Российско-грузинской войне исполнилось два года. Тогда, в августе 2008 года, Россия официально взяла Южную Осетию под опеку, пообещав восстановить все разрушенное войной. Спецкорреспондент ИД "Коммерсантъ" Ольга Алленова увидела, как это обещание выполняется.
"Если школу закроют, все люди отсюда уедут"
Год назад я делала репортаж из села Хетагурово, разрушенного после войны (см. статью "Про нас давно все забыли" во "Власти" N 11 за 2009 год),— отправилась туда и сейчас.
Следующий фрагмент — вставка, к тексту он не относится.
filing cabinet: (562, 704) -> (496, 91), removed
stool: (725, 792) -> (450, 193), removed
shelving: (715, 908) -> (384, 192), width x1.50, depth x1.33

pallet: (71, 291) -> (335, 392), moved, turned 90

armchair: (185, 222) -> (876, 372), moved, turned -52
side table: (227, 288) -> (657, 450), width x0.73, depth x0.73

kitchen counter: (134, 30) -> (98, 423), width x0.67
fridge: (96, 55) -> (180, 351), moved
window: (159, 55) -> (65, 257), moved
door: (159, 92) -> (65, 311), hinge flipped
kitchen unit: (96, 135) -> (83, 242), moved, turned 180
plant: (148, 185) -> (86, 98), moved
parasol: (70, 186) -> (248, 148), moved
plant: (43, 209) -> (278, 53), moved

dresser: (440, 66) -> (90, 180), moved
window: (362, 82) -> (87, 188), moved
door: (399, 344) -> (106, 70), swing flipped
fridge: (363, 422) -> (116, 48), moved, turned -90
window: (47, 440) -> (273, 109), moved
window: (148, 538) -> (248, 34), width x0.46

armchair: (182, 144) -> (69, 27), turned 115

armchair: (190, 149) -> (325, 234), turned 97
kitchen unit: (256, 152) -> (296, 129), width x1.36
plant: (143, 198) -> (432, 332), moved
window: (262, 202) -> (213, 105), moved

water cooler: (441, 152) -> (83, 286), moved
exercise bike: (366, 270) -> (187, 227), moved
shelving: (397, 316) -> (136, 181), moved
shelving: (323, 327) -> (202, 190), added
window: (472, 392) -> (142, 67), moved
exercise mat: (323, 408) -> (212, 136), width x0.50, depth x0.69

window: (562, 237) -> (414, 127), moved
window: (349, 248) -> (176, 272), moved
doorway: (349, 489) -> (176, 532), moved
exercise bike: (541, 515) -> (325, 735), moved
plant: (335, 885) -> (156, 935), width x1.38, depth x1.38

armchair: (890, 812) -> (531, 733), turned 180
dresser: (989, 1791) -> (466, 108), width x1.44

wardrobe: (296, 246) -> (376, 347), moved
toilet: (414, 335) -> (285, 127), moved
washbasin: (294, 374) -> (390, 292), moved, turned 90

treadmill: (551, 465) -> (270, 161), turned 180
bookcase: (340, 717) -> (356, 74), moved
На центральной улице села выросло сразу несколько новых двухэтажных домов, а вообще в селе их отстроено около 20 — по нормативам владельцам разрушенного частного жилья обязаны построить дом из расчета 125 кв. м на семью, а если кто-то хочет больше, он может доплатить. В Хетагурово, судя по размерам домов, доплатить смог только депутат парламента — его дом стоит напротив большой сельской школы, которая уже два года находится в аварийном состоянии и в которую 1 сентября опять пойдут дети. Родственники депутата, живущие возле школы с другой стороны дороги, говорят, что ради дома каждый готов залезть в долги и взять кредиты: строят здесь на всю жизнь.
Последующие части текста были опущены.